Milestones... I think it's fine for this to stay on a developer site. For one, WoW addons are small and purposed enough that very few addons are going to benefit at all from milestone tracking. Even for larger addons, it's still probably easier to keep track of planned features using issues. For another, it's unlikely users of a WoW addon are going to bookmark your milestones page and check back periodically to see what's coming next in the addon... they're just going to install updates as they become available. I'd guess that the large majority of addon users don't even read changelogs.
Yeah maybe but go figure maybe they will once they will realize they can.

Wiki... if your addon is so complicated it needs a wiki, you're probably doing it wrong. If you have optional "tips and tricks" pages or "advanced usage" tutorials, just put links to them in your addon's description. I don't think there needs to be a dedicated "Wiki" link on addon pages.
An addon doesn't have to be big or complicated to warrant a wiki page or multiple wiki pages.

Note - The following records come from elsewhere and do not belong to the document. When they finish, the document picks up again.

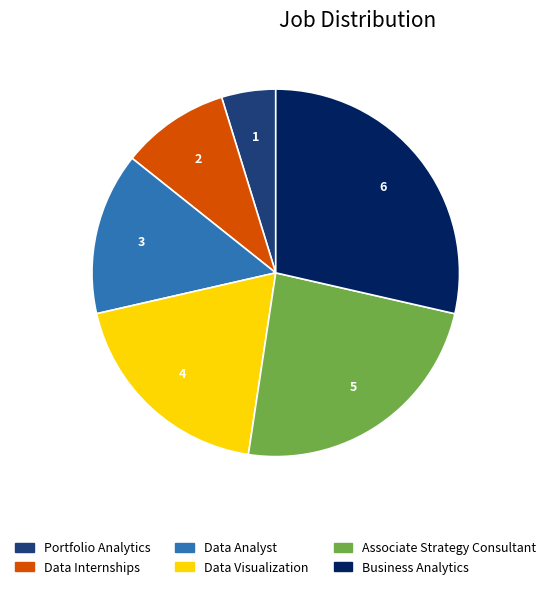

How many slices are in this pie chart?

6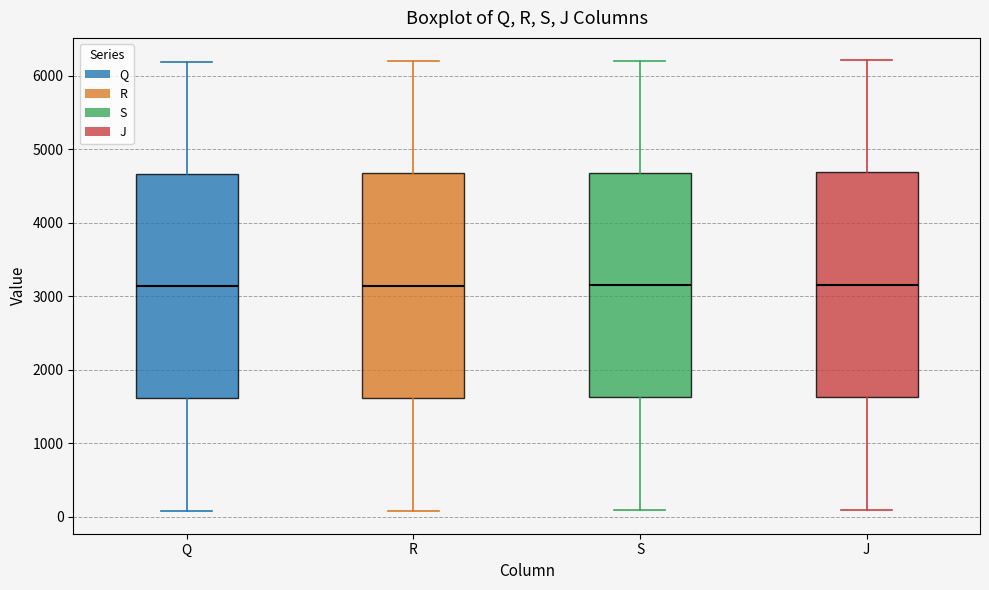

Reading left to right, read every box against the y-axis: the position of its median line, the range the box covers, and the ends of its whiskers. The values are not printed on the chart, so give them approximately, as read against the axis.

Q: median 3100, box 1600 to 4700, whiskers 100 to 6200
R: median 3100, box 1600 to 4700, whiskers 100 to 6200
S: median 3200, box 1600 to 4700, whiskers 100 to 6200
J: median 3200, box 1600 to 4700, whiskers 100 to 6200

Sure, I can do that myself but when a developer renames the pages or post new pages she needs to go to each site whether it's Curse/WoWInterface and add/edit these links and not everyone have time to do it, again, a corner I'd cut.


I honestly appreciate that you actually took the time to give me solutions and write your POV but the point of this post is not about me looking for solutions to my problems but about improving the overall experience of WoWInterface, if it was about me then I'd write I need help with something but I wrote about how I feel and why I favor CurseForge over WoWInterface.